Prompt |
Would you retype all of these records exactly?

Data extract |

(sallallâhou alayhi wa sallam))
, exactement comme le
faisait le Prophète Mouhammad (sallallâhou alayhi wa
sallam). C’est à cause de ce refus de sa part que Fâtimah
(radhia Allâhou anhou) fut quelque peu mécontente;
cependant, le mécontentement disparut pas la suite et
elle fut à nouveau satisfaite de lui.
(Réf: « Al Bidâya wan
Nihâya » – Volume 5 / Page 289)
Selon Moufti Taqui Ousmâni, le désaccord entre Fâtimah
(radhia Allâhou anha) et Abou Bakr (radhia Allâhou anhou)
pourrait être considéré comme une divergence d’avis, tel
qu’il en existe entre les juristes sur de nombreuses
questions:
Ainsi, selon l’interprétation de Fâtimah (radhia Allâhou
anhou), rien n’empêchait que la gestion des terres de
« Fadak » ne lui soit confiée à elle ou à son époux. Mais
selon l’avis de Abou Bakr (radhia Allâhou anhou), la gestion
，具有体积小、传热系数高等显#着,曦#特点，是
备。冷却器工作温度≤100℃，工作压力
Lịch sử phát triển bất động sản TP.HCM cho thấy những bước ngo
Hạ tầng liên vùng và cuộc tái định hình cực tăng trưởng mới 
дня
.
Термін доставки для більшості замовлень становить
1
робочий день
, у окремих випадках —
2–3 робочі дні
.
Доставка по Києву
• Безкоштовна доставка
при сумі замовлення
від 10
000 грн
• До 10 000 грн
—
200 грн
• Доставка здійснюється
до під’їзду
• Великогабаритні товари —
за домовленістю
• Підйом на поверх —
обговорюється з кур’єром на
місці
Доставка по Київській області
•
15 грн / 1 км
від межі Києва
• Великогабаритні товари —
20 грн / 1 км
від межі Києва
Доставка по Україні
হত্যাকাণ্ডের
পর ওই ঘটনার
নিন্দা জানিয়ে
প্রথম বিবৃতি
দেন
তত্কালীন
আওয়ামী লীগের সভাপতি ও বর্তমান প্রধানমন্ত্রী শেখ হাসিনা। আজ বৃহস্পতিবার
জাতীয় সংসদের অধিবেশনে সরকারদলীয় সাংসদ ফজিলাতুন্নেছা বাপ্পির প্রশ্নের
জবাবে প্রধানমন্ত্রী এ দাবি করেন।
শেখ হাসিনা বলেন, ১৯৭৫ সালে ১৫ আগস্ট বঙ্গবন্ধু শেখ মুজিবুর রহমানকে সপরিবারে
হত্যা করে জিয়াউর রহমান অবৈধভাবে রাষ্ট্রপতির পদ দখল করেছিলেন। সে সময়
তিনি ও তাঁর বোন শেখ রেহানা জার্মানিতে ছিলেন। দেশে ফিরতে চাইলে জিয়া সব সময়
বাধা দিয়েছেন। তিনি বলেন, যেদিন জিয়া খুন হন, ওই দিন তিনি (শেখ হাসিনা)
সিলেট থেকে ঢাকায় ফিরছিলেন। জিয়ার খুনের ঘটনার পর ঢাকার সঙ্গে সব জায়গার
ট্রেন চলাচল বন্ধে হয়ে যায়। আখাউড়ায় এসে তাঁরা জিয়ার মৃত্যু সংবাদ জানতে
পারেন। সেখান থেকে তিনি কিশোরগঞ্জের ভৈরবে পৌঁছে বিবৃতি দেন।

Exercise response |
(sallallâhou alayhi wa sallam))
, exactement comme le
faisait le Prophète Mouhammad (sallallâhou alayhi wa
sallam). C’est à cause de ce refus de sa part que Fâtimah
(radhia Allâhou anhou) fut quelque peu mécontente;
cependant, le mécontentement disparut pas la suite et
elle fut à nouveau satisfaite de lui.
(Réf: « Al Bidâya wan
Nihâya » – Volume 5 / Page 289)
Selon Moufti Taqui Ousmâni, le désaccord entre Fâtimah
(radhia Allâhou anha) et Abou Bakr (radhia Allâhou anhou)
pourrait être considéré comme une divergence d’avis, tel
qu’il en existe entre les juristes sur de nombreuses
questions:
Ainsi, selon l’interprétation de Fâtimah (radhia Allâhou
anhou), rien n’empêchait que la gestion des terres de
« Fadak » ne lui soit confiée à elle ou à son époux. Mais
selon l’avis de Abou Bakr (radhia Allâhou anhou), la gestion
，具有体积小、传热系数高等显#着,曦#特点，是
备。冷却器工作温度≤100℃，工作压力
Lịch sử phát triển bất động sản TP.HCM cho thấy những bước ngo
Hạ tầng liên vùng và cuộc tái định hình cực tăng trưởng mới 
дня
.
Термін доставки для більшості замовлень становить
1
робочий день
, у окремих випадках —
2–3 робочі дні
.
Доставка по Києву
• Безкоштовна доставка
при сумі замовлення
від 10
000 грн
• До 10 000 грн
—
200 грн
• Доставка здійснюється
до під’їзду
• Великогабаритні товари —
за домовленістю
• Підйом на поверх —
обговорюється з кур’єром на
місці
Доставка по Київській області
•
15 грн / 1 км
від межі Києва
• Великогабаритні товари —
20 грн / 1 км
від межі Києва
Доставка по Україні
হত্যাকাণ্ডের
পর ওই ঘটনার
নিন্দা জানিয়ে
প্রথম বিবৃতি
দেন
তত্কালীন
আওয়ামী লীগের সভাপতি ও বর্তমান প্রধানমন্ত্রী শেখ হাসিনা। আজ বৃহস্পতিবার
জাতীয় সংসদের অধিবেশনে সরকারদলীয় সাংসদ ফজিলাতুন্নেছা বাপ্পির প্রশ্নের
জবাবে প্রধানমন্ত্রী এ দাবি করেন।
শেখ হাসিনা বলেন, ১৯৭৫ সালে ১৫ আগস্ট বঙ্গবন্ধু শেখ মুজিবুর রহমানকে সপরিবারে
হত্যা করে জিয়াউর রহমান অবৈধভাবে রাষ্ট্রপতির পদ দখল করেছিলেন। সে সময়
তিনি ও তাঁর বোন শেখ রেহানা জার্মানিতে ছিলেন। দেশে ফিরতে চাইলে জিয়া সব সময়
বাধা দিয়েছেন। তিনি বলেন, যেদিন জিয়া খুন হন, ওই দিন তিনি (শেখ হাসিনা)
সিলেট থেকে ঢাকায় ফিরছিলেন। জিয়ার খুনের ঘটনার পর ঢাকার সঙ্গে সব জায়গার
ট্রেন চলাচল বন্ধে হয়ে যায়। আখাউড়ায় এসে তাঁরা জিয়ার মৃত্যু সংবাদ জানতে
পারেন। সেখান থেকে তিনি কিশোরগঞ্জের ভৈরবে পৌঁছে বিবৃতি দেন।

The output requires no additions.